The Scotland goalkeeper was not the only one to be shocked by the identity of the match-winner. Robertson revealed that his predecessor, Craig Levein, had been in touch to express his own surprise.

"Craig texted me last night. He’d been listening to the game on the radio, and said he just about dropped his glass of wine in disbelief when he heard Robbie had scored. He [Levein] thought he must have thrown it in from the halfway line."

An ability to take long throw-ins, however, is far from being Neilson’s only talent. Tenacious in defence, the 24-year-old also has the stamina required to regularly get into the opposition half of the field - albeit once there he usually supplies crosses for others rather than finishing off moves himself.

Neilson is just one of the members of the Hearts squad who has grown in stature as a result of this season’s UEFA Cup campaign. Even if they go no further than this group stage, Hearts will have played six matches in Europe this season - a total which some of the club’s most celebrated players failed to reach over the course of their entire careers.

The experience is proving invaluable, but Thursday night proved that Hearts are not just in the competition to learn a few lessons from more celebrated sides. They want to go as far as they can, and the 2-1 win in Switzerland has greatly improved their chances of reaching the last 32.

With two match days to go in Group A, there are still a lot of permutations. Basically, though, Hearts will go through as one of the top three clubs if they beat Ferencvaros at Murrayfield next month, provided Basel do not beat the Hungarians in the previous round of games.

"Our fate is still out of our hands, but we’ve put pressure on the teams who play next week," Robertson noted. "It’s a tough place to go and win. Look at the teams who have failed to win there." Those teams include Inter Milan, Juventus, Valencia, Liverpool and Celtic.

Hearts come back to earth tomorrow when they visit Rangers on league business. The Edinburgh side have suffered some adverse results over the last couple of years in the aftermath of European games, but Robertson would rather have a big game than one played out before a small crowd.

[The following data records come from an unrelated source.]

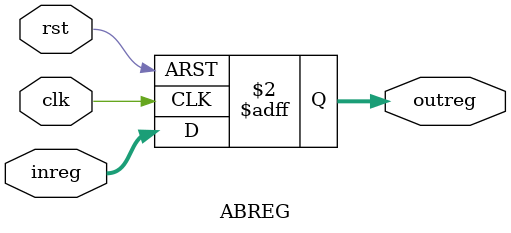
<source format=v>
`timescale 1ns/1ns
module ABREG(input clk, rst,input[31:0] inreg, output reg[31:0] outreg);
  always@(posedge clk, posedge rst)begin
    if(rst) outreg <= 32'b0;
    else outreg <= inreg;
  end
endmodule

</source>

"Sometimes it is difficult to come back from European games to play in front of only 6,000 or 7,000 people. But we will be playing in front of 50,000 people at Ibrox, so the concentration and belief has got to be right again.

"This is one of the biggest results in the club’s history. By winning these types of games, it will give the players the belief that they can go to places like Ibrox or Celtic Park and get a result."

Alan Maybury is banned after being sent off in last week’s 1-0 loss to Motherwell, but Patrick Kisnorbo and Paul Hartley are available again after serving European bans. Robertson could make several changes to his starting line-up to take account of the amount of energy the win in Basel took out of some players, but whoever plays the aim will be the same. Another away win.